Improved efficacy of mitochondrial disrupting agents upon inhibition of autophagy in a mouse model of BRCA1-deficient breast cancer.

Breast cancer is a heterogeneous disease, and stratification of patients is fundamental to the success of treatment modalities. Breast tumors deficient in BRCA1 are mostly associated with basal-like breast cancers and targeted therapeutics for this disease subtype are still lacking. In order to address whether macroautophagy/autophagy inhibition will be effective in BRCA1-deficient mammary tumors, we generated mice with conditional deletion of an essential autophagy gene, Rb1cc1, along with Brca1 and Trp53, through utilization of the K14-Cre transgene. We found that Rb1cc1 deletion suppressed tumorigenesis in the BRCA1-deficient model when compared to wild type and heterozygous Rb1cc1 controls.
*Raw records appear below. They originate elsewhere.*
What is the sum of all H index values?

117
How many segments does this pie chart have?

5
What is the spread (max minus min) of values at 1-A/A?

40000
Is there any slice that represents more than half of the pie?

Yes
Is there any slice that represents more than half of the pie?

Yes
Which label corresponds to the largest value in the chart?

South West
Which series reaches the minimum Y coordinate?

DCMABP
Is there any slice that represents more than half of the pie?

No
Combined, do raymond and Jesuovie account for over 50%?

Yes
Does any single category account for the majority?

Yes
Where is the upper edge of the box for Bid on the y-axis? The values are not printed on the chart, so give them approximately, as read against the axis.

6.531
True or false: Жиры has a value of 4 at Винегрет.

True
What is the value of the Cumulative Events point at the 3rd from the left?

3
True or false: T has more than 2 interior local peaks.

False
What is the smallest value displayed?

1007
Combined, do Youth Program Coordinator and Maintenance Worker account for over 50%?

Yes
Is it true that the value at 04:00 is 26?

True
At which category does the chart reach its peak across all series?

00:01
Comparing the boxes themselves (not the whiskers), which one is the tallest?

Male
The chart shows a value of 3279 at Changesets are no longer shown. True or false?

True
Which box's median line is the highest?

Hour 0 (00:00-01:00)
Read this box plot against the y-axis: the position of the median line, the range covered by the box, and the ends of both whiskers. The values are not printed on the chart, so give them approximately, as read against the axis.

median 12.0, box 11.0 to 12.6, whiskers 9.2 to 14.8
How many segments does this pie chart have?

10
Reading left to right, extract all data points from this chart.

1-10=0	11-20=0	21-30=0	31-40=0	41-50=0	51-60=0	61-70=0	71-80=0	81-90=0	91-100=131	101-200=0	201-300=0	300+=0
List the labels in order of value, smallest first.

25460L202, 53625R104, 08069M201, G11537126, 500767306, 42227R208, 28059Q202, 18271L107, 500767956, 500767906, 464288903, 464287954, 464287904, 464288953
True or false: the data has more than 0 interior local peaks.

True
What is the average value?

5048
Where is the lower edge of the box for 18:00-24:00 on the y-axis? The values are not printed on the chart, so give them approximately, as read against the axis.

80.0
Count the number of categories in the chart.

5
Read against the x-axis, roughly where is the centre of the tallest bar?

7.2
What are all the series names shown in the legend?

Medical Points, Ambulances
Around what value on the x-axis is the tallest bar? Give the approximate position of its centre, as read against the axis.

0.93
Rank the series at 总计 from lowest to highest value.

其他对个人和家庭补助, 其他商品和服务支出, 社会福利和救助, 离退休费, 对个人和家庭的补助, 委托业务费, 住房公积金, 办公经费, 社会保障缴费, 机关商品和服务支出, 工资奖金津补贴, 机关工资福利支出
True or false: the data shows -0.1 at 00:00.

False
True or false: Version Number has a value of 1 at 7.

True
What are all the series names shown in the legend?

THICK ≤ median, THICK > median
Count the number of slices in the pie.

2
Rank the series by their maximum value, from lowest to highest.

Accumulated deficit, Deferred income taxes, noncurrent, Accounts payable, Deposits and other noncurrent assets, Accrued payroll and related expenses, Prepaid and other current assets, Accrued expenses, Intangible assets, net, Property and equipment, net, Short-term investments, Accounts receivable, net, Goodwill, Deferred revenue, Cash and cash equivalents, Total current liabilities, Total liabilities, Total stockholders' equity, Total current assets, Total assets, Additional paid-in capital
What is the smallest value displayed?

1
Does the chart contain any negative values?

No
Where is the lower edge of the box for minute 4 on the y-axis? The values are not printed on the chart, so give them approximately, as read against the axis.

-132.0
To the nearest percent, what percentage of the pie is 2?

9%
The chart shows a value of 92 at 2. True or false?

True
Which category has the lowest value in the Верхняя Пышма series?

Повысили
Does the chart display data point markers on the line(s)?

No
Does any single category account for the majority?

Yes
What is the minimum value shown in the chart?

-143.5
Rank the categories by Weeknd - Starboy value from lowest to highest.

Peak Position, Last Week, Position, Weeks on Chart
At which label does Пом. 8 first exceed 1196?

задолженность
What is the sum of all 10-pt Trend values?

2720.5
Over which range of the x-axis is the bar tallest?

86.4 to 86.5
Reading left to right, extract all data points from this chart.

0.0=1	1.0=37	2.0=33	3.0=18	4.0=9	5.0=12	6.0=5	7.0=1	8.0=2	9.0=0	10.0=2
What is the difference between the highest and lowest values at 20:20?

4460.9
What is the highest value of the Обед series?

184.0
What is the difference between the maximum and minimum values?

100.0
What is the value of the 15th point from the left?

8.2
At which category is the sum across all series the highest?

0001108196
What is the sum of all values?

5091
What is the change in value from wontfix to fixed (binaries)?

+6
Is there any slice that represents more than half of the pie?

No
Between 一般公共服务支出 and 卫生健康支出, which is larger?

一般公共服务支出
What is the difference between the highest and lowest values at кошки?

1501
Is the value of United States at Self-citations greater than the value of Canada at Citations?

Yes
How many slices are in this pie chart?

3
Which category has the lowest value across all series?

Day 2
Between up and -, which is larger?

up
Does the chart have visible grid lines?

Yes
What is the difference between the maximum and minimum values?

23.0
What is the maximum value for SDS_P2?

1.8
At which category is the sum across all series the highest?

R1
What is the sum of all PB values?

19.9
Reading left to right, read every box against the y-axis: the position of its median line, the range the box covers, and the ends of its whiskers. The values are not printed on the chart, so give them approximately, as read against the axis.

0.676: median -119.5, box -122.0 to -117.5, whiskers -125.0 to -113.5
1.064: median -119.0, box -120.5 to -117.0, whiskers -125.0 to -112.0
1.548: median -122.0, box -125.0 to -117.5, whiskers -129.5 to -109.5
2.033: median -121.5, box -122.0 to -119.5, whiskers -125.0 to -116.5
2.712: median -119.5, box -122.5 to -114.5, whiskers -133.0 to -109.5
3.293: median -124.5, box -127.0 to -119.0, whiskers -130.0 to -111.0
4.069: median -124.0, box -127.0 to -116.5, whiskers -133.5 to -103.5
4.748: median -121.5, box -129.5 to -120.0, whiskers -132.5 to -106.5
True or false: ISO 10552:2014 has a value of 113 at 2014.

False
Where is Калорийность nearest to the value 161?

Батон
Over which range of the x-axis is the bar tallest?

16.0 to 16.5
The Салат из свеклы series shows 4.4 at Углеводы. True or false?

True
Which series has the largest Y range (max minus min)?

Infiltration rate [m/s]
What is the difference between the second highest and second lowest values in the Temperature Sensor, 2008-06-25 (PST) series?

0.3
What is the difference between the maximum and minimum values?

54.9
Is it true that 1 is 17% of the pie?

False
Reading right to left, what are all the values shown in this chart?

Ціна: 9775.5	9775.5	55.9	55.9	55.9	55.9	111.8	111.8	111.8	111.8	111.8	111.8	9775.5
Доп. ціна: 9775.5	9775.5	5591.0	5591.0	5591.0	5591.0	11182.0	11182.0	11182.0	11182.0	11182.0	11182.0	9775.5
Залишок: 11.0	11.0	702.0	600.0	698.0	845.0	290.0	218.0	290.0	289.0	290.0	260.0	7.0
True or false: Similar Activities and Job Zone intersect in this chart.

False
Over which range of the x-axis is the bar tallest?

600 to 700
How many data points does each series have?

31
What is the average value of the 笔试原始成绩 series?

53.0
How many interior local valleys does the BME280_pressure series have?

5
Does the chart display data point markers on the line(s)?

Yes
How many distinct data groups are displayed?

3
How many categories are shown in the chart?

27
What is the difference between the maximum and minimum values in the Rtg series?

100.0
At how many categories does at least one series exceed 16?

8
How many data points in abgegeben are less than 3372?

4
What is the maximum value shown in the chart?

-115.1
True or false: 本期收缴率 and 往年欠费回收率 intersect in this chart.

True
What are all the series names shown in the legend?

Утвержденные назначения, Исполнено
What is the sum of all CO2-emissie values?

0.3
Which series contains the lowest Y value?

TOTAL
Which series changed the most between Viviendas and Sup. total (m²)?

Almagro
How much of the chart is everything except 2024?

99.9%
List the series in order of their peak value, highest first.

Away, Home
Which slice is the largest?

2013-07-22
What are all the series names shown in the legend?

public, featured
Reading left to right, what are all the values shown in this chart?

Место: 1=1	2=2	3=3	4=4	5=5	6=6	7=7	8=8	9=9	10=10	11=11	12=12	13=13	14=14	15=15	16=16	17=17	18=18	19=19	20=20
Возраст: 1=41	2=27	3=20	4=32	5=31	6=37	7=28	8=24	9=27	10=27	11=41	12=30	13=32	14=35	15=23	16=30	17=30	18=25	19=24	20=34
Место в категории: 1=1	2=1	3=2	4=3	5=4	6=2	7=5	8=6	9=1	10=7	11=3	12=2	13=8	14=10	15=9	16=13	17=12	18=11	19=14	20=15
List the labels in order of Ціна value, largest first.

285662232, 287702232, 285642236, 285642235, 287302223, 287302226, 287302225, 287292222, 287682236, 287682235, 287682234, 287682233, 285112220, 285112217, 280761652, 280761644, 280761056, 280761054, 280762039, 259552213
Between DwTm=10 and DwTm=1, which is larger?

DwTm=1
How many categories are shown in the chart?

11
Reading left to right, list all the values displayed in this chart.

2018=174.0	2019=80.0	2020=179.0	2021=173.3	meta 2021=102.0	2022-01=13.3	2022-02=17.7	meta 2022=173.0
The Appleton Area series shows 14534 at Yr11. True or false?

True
However, in contrast to previous studies in the mouse mammary tumor virus (MMTV)-polyoma middle T antigen (PyMT) model, tumor growth and the distribution of histological subtypes were not affected by loss of RB1CC1. Interestingly, loss of RB1CC1 decreased mitochondrial mass and oxidative respiratory capacity of these tumor cells, along with a decrease in the phosphorylation of MTOR substrates and transcript levels of genes involved in mitochondrial biogenesis. Importantly, we observed an increased sensitivity to mitochondrial disrupting agents upon loss of RB1CC1. Consequently, our data showed that combination of an autophagy inhibitor, spautin-1, along with a mitochondrial complex I inhibitor, metformin, was more effective in limiting oxidative respiratory capacity, colony-forming ability and tumor growth. Altogether, our results indicate that inhibition of autophagy can increase the benefits of metformin treatment in BRCA1-deficient breast cancers.